How to Work With Fear
My pulse is racing. I am lying down on a mat, on a bright summer day in Colorado. There is soothing music around me, and I chatter nervously to my trip sitter. My fingers worry a smooth stone. Fear courses up and down from my chest to my stomach.
As a part of my training as a psychedelic therapist, I’m about to experience ketamine for the first time. What’s taking so long? I’m waiting for a nurse practitioner to inject it into my arm. The What If Machine in my brain operates at full tilt: what if I lose it around the other trainees? What if this screws with my brain? Or see something I don’t want to see? What if I have a heart attack? What if I never come back?
Many of my psychotherapy clients experience the dampening effects of fear in all different ways: not applying for a job; not asking somebody on a date; not asking for time off, appropriate boundaries, a raise or promotion; not leaving the house. This last fear response, that keeps people staying home, has heightened since the pandemic, and has given rise to the social pandemic: increased isolation, depression, substance use issues, and social anxiety disorder.
How do we work with fear? During my own ketamine experience, I used this method, and it’s one I teach my psychotherapy clients.
Acknowledge the fear as it shows up in your body. Perhaps say out loud: “this is fear.” In Whole Brain Child Bryson and Siegel famously wrote that kids need to “name it to tame it.” Name the emotion, say it aloud: this is fear. Sometimes the tiny act of naming an emotion helps us feel better. Naming fear can kick in the smart, sophisticated parts of our brain that can remember “oh year, I’m afraid. What do I usually do to feel better?”
Sit with the fear. Really, truly sit with it. Notice where it shows up in your body. Does it have a shape? Perhaps trace a border of that shape with your finger. At this moment, you aren’t trying to dispel it. Much of the time, we do something to distract. When I get nervous I chatter like a caffeinated monkey, as I did before my ketamine journey. This chatter was distraction, a distraction from the unpleasant feelings in the body. We all distract, it’s normal. If you spend just a moment noticing the experience of fear, and not telling yourself the story of why you’re afraid, you might notice the fear recedes.

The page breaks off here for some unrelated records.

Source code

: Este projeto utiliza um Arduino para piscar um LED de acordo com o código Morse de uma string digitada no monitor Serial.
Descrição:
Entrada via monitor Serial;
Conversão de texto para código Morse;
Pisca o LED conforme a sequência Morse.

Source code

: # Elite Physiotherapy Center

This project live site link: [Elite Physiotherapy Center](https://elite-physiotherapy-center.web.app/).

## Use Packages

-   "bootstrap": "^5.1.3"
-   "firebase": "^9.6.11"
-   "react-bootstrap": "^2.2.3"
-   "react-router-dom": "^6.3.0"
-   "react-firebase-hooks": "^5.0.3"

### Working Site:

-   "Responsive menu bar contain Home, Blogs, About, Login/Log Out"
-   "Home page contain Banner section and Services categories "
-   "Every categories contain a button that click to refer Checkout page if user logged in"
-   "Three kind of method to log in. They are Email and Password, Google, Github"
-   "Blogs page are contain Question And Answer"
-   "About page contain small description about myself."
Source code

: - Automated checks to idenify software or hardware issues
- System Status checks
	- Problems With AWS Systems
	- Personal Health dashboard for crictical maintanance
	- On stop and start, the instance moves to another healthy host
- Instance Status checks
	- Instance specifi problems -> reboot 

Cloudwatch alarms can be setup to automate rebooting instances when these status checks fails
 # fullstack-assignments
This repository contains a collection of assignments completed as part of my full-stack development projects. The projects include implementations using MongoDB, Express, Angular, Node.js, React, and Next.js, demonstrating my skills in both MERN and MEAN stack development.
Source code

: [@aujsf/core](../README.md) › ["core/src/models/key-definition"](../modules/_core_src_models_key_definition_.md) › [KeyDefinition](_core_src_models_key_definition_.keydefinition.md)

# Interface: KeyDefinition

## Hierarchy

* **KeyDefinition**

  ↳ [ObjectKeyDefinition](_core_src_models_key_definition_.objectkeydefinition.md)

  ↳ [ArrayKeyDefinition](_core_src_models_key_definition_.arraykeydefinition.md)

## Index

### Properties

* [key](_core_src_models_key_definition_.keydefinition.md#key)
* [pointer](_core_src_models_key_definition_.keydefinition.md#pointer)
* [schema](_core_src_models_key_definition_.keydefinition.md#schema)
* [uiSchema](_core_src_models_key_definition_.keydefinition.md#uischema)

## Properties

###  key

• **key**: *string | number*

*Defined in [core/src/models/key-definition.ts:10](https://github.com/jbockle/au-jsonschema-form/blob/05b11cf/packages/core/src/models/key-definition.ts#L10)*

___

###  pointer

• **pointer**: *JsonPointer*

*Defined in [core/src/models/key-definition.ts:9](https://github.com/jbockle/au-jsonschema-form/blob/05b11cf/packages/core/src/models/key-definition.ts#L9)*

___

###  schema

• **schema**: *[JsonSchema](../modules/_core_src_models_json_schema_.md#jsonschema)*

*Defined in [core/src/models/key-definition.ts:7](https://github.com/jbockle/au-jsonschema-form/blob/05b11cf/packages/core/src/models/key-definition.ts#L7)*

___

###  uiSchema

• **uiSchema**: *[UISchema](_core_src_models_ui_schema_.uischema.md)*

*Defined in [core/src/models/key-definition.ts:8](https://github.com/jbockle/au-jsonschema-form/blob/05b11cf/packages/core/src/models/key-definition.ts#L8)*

Thank the fear for trying to protect you. Show fear some gratitude. Our fears keep us alive. How cool is that? We receive evolutionary benefit from fear. If our ancestors didn’t experience fear of 10-foot tigers with laser eyes, well, we probably still wouldn’t be here. The thing is, there are no 10-foot laser-eyed tigers anymore. So often, we get in trouble because it’s not a fear that’s attempting to keep us alive, but a fear that’s keeping us from living. Acknowledging and thanking the fear lets it know you’ve heard it.
Find your ground. There are many ways to ground: Yoga, breathwork, Five Senses exercise, repeating mantras, looking at a picture of a pet, prayer, reading, being in nature. All of those things can ground us.
For many years I rock climbed outside, sometimes incredibly steep walls over 1000 feet high. When I got scared before rock climbing, I developed a few mantras. The first I borrowed from Dune: “Fear is the mind killer.” It sounds cool, but it didn’t really work for me. The next mantra I tried was “Kaliyuga.” This is the name of a climb in Yosemite Valley on Half Dome. I had no specific plans to climb this, but the mantra was aspirational: I aspired to hard climbing, so my mantra to get through it referenced a hard climb. Little did I know at the time that Kaliyuga came from Hindu cosmology, and reflected a dark age, an age dominated by the demon Kali. These days I work with Green Tara, the bodhisattva who embodies fearlessness. A mantra can be as simple as “I can be safe.”
Check in with safety. When I was on my mat in Colorado, I considered my resources: did I trust my sitter? Yes. Did I trust the crew of trained psychotherapists, nurses, and doctors who were running the training to take care of me if something happened? Yes. Had I given my body and brain plenty of time to prepare? Yep. Did my body have experience with other psychedelics? Yes. Would I trust my deepest self that this was something it could handle? Absolutely. It was Friday. I knew that by Sunday night, I would be home snuggling with my dogs, Monday I had a yoga class, and Tuesday I’d booked a session with my own psychotherapist.
As I reviewed my sense of my resources, I kept breathing deep breaths. I played with the grounding stone in my hand, connected with the physical sensation of fear in the body. After waiting for fucking ever, the NP came over to me. We had connected the day before: I had told her I was nervous, and she offered to be the one to administer the medicine. She embodies warmth and care, and as I regarded her smiling face I relaxed. She asked if I’d like to hold the syringe in my hand and offer the medicine gratitude. The gratitude ritual, one I’ve practiced before, was another form of grounding. I offered thanks to the medicine, recalled my intention around it, and nodded. The nurse smiled again, injected the ketamine into my upper arm, and as one does, I shot off into the stars.